If you live in Islamabad, Rawalpindi or Lahore, get into your car and drive up to Nathiagali. Don’t stay in the overpriced hotels in the town. Most of them are terrible and definitely not worth even a fraction of what they charge.
Instead, stay in the main market or better still, try and get one of the many government or military resthouses in the Galiyat area. These can be booked for nominal rates.
Those who live in the Islamabad/Rawalpindi area can make this into a day trip, while those who live in Lahore can get away for the weekend. Major cost is fuel and food, and, if you are staying overnight, a cheap rest house or cheap-ish hotel in Nathiagali Bazar.
Interesting activities in the area include hiking along the famed pipeline walk — from Doonga Gali bazaar to Ayubia — or climbing up the 3,000-metre high Mushkpuri peak (from Doonga Gali bazaar).
If you’re in Karachi, make a day trip to Makli in neighbouring Thatta district. This is less than 100 kilometres from Karachi, and has a necropolis which is listed by UNESCO as a World Heritage Site. It has over 125,000 graves of local rulers, saints and others, with the oldest dating back to the 14th century CE.
Makli makes for an easy day trip, though one should avoid travelling in the warm summer months. The only expense is food and fuel.
4. Rohtas Fort
From Lahore, Islamabad, Rawalpindi, or Gujranwala, you can plan a day trip to explore the Rohtas Fort near Jhelum. The fort was built by Raja Todar Mal in the 16th Century, on the orders of Sher Shah Suri, to put the local warring tribes of the area in their place. Todar Mal eventually rose to be a finance minister in Emperor Akbar’s Darbar.
The fort is just off the GT Road and offers an exciting half-day worth exploring. Also nearby is the famous Tilla Jogian, which rises 900 metres above sea level and offers spectacular views of the surrounding area in Jhelum district.
If in Islamabad or Rawalpindi, make a day trip to the incredible Taxila Museum and see the ruins of the Buddhist city that dates back over 2,300 years. The site is situated less than an hour’s drive from the Twin Cities and is a reminder to all of us that, contrary to what our Pakistan Studies textbooks teach us, our past is not exclusively Muslim.
6. Gorakh Hills: If in Karachi, take a trip to the Gorakh Hills in Dadu district. This is the highest point in Sindh at 1,734 metres and gets cold enough in the winter for it to snow. The place is part of the Kirthar National Park and has a rest house on the top which can be booked through the government.

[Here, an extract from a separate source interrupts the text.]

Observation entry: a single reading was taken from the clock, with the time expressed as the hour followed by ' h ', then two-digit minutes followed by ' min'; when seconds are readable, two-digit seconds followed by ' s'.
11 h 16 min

Again, the cost is fuel and the relatively cheap rent for the guesthouse. The top of the hill offers some spectacular views of Sindh’s mountain scenery, something not known even to most Karachi residents.
Residents of Lahore can take a trip to the Wagah border checkpoint and see the much-hyped flag hoisting ceremony that takes place every evening by Pakistan Rangers and India’s Border Security Force. At least one trip to watch this should be mandatory for every Pakistani to get an insight into much of what goes into the making of the Pakistan-India relationship. Of course, in this instance, the key ideas are to treat the neighbour as an enemy who should be kept at bay and treated with disdain (both sides adopt this view through this histrionics-filled daily exercise).